Dropout¶

Approximates the training an evaluating an bagged assemble of exponentially many neural networks. Dropout train an ensemble consiting of all subnetworks that can be formed by removing nonoutput units form an underlying base network (sets the weights to zero.)

Each time we load an minibatch we sample a random bit max to apply to all input and hidden units.
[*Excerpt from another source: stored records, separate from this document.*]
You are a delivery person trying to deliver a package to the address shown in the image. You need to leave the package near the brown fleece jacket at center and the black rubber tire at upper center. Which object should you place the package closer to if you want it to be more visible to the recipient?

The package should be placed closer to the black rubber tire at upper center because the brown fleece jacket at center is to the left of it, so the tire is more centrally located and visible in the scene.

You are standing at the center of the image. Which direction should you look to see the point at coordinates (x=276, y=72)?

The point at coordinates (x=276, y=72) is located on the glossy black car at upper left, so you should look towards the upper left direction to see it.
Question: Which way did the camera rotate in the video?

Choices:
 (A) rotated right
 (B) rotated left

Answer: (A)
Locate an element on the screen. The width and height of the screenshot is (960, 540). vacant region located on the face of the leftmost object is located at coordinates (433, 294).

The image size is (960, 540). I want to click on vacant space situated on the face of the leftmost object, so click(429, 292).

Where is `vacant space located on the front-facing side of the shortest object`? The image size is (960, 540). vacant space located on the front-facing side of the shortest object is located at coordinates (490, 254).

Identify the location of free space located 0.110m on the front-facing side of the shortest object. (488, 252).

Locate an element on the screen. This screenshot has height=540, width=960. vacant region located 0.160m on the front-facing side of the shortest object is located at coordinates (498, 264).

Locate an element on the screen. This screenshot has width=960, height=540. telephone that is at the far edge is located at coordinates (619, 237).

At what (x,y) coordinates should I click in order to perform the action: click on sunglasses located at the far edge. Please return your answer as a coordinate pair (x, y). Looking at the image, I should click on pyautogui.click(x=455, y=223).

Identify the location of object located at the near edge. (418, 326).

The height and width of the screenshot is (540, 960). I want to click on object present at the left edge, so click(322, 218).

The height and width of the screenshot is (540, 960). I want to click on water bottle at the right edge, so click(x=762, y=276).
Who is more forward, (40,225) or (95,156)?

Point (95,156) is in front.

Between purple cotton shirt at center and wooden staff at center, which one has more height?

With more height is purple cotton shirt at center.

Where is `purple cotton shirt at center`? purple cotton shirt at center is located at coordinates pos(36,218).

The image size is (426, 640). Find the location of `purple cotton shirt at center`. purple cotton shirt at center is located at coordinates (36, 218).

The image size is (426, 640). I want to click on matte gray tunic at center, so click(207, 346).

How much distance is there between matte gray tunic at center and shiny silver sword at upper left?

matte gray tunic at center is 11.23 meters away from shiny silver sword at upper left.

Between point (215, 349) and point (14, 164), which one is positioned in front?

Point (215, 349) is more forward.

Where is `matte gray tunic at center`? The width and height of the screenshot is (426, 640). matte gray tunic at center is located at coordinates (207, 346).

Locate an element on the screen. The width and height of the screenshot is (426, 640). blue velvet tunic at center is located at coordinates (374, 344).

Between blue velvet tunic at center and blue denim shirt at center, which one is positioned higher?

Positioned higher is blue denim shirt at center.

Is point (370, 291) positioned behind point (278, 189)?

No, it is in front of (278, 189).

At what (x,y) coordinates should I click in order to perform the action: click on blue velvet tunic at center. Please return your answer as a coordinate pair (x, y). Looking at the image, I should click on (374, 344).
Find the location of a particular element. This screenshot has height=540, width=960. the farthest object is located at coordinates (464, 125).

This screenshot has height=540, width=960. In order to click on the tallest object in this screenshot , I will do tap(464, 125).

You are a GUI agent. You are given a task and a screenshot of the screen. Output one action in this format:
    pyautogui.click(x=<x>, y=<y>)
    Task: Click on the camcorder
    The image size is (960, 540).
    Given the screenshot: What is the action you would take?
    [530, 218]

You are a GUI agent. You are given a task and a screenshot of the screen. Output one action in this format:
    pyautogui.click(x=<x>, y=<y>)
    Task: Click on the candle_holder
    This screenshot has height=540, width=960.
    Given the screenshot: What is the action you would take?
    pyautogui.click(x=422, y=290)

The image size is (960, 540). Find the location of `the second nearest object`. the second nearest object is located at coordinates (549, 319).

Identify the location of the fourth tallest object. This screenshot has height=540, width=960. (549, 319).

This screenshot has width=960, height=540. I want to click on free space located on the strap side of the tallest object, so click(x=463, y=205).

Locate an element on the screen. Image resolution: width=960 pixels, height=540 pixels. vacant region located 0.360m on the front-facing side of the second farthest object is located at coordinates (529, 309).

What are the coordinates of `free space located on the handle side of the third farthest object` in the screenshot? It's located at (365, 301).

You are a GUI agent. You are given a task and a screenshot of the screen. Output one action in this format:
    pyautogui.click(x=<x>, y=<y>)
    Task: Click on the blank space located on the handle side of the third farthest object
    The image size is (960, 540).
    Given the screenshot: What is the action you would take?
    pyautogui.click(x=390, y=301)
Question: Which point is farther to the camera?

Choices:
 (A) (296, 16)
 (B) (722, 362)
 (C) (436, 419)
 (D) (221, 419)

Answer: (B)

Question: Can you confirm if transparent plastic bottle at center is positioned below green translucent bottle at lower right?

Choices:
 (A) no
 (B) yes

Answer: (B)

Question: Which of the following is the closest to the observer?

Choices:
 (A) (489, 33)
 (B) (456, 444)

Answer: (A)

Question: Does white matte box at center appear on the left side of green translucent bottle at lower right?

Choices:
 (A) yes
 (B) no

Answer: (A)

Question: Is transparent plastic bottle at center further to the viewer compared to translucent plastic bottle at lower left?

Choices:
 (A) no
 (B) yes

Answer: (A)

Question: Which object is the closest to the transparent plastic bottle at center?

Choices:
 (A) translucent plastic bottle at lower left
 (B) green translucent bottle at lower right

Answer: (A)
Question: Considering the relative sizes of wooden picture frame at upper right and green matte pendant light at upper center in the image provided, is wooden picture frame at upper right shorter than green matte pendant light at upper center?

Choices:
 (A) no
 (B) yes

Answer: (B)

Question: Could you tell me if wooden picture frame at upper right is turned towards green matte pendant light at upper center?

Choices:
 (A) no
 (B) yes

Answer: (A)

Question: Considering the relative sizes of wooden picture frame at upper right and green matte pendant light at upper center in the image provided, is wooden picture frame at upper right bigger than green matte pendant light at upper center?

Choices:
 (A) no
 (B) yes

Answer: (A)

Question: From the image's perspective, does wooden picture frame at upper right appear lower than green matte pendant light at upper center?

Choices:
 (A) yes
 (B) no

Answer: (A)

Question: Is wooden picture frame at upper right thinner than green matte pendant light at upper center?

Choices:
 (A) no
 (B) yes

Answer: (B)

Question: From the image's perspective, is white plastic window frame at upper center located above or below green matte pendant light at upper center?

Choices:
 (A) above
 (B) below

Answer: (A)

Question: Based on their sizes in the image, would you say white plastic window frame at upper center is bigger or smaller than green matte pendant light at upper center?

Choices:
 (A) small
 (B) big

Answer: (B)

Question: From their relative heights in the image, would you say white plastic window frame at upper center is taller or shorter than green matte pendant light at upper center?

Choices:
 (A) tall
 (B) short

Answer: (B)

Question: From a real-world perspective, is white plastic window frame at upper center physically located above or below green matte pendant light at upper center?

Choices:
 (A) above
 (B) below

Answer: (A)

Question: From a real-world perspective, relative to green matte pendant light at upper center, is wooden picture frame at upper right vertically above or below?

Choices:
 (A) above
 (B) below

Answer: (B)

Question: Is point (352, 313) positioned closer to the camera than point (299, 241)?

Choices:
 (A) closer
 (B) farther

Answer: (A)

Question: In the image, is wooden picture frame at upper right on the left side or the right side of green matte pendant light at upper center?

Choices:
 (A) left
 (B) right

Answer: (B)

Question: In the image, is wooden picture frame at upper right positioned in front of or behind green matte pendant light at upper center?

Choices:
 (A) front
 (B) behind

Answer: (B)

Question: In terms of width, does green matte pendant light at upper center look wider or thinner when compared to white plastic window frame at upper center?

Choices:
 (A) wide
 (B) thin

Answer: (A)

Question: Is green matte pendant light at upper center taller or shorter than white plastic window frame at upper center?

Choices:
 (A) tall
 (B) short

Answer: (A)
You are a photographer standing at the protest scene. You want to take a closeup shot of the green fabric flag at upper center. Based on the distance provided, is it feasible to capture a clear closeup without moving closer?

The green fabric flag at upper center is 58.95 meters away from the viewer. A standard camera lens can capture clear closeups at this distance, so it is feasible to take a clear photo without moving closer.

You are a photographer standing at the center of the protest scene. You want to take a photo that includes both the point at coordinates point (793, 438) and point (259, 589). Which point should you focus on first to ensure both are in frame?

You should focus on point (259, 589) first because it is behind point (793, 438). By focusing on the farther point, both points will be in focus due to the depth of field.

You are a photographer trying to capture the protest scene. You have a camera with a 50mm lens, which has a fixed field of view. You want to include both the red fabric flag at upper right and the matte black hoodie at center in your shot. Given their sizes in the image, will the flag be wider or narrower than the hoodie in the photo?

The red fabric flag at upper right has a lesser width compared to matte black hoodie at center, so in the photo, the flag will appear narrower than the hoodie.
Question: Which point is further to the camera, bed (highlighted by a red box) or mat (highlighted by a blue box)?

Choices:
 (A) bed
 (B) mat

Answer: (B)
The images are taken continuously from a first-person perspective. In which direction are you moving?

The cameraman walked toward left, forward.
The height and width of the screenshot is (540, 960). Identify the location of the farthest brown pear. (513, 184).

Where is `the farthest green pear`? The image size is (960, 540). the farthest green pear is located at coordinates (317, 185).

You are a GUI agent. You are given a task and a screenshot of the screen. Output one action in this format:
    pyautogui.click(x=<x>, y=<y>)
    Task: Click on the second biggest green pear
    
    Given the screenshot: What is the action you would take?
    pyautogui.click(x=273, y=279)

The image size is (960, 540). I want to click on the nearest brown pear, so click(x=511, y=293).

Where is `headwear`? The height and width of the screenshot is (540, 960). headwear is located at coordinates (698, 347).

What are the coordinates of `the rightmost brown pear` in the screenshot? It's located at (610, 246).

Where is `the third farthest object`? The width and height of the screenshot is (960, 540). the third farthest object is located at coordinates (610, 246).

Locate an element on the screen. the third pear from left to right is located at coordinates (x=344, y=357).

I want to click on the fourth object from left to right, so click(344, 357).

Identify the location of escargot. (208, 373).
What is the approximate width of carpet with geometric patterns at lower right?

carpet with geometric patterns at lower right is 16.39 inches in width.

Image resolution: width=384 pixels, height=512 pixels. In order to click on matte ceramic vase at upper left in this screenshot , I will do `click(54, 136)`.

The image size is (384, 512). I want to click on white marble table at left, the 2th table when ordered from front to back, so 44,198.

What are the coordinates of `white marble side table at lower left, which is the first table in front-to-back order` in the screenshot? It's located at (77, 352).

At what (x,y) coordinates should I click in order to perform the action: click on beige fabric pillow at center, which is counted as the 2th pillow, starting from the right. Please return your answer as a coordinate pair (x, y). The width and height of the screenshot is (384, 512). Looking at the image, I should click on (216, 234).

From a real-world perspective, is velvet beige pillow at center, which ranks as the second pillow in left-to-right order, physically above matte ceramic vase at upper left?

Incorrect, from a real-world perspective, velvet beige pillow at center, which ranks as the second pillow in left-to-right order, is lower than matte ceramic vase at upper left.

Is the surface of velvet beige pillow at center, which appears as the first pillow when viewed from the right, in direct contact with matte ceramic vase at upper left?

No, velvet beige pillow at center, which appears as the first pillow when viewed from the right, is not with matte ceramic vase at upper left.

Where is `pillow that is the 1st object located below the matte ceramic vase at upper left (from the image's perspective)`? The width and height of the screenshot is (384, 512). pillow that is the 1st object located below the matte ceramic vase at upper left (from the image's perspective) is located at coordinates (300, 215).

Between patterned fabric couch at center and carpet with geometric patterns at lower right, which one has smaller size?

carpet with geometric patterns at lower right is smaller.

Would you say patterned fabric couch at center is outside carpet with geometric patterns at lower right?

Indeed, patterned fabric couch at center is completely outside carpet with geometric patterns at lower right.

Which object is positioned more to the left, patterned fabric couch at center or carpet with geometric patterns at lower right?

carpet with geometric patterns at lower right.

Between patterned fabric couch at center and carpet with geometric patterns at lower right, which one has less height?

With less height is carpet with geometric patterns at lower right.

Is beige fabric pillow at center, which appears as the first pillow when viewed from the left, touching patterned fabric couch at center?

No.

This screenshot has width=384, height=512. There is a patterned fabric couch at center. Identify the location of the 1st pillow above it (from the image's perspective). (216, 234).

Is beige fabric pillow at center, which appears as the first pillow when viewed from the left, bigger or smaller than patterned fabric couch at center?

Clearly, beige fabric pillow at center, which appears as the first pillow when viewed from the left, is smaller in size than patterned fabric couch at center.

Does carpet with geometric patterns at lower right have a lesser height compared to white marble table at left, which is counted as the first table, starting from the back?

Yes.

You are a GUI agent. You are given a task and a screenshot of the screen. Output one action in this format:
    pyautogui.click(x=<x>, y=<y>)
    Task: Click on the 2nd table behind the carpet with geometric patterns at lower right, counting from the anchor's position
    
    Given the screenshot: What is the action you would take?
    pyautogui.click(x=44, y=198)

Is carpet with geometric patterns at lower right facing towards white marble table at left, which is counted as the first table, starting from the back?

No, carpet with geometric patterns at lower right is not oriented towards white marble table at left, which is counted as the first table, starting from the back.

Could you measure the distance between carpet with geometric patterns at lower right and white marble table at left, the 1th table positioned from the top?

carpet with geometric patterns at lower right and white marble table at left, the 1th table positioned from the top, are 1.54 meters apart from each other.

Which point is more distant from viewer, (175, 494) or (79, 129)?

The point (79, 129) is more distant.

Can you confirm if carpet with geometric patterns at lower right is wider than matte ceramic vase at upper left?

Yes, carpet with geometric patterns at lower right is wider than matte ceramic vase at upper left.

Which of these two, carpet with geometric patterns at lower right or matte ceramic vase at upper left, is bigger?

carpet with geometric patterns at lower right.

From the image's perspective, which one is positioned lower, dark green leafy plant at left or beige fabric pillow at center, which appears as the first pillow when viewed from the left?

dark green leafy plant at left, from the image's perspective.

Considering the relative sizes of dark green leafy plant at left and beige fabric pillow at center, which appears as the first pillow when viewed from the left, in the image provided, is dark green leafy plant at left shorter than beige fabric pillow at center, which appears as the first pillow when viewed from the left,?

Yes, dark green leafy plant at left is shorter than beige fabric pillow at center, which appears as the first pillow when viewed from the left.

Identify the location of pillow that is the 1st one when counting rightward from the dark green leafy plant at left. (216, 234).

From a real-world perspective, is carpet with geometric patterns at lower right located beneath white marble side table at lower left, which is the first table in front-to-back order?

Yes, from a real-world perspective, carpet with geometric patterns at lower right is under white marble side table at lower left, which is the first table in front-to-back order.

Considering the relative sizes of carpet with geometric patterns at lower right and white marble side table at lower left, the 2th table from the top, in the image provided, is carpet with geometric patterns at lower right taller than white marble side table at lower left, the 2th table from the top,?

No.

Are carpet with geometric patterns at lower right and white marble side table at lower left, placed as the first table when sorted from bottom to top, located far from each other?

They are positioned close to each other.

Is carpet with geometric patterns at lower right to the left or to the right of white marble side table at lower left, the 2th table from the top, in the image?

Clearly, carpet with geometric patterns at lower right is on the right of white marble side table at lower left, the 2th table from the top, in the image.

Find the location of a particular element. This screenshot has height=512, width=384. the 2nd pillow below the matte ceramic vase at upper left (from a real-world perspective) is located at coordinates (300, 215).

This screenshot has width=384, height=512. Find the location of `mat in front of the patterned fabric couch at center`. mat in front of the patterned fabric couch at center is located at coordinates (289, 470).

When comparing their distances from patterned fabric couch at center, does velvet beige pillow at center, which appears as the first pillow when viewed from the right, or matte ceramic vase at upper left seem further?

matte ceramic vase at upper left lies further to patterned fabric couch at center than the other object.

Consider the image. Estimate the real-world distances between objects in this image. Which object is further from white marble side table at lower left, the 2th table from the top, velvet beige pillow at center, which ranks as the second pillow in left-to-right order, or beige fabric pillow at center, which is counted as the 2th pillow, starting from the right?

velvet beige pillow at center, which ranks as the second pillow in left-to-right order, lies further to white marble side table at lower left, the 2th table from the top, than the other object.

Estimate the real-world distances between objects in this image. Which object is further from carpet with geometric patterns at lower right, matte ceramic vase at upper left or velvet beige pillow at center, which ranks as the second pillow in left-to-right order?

A mask for every unit is sampled independently, the probability of a sampling mask is set before training.

The loss function with the bit max is :

\[ J(\theta, \mu) \]
  • \(\mu\) is the bit mask vector

Intuition¶

Dropout trains an ensemble of models that share hidden units, this means hidden units have to perform well regardless of which other unit is included in the model, this forces redundancy in the network.

Predictions¶

To make predictions we have to evaluate:

\[ p(y|x) = \sum_{\mu}p(\mu) p(y|x, \mu) \]
  • \(p(\mu)\) is the probability distribution used to sample \(\mu\) at training time

This is intractable, in practice we have only 10-20 masks to achieve good performance.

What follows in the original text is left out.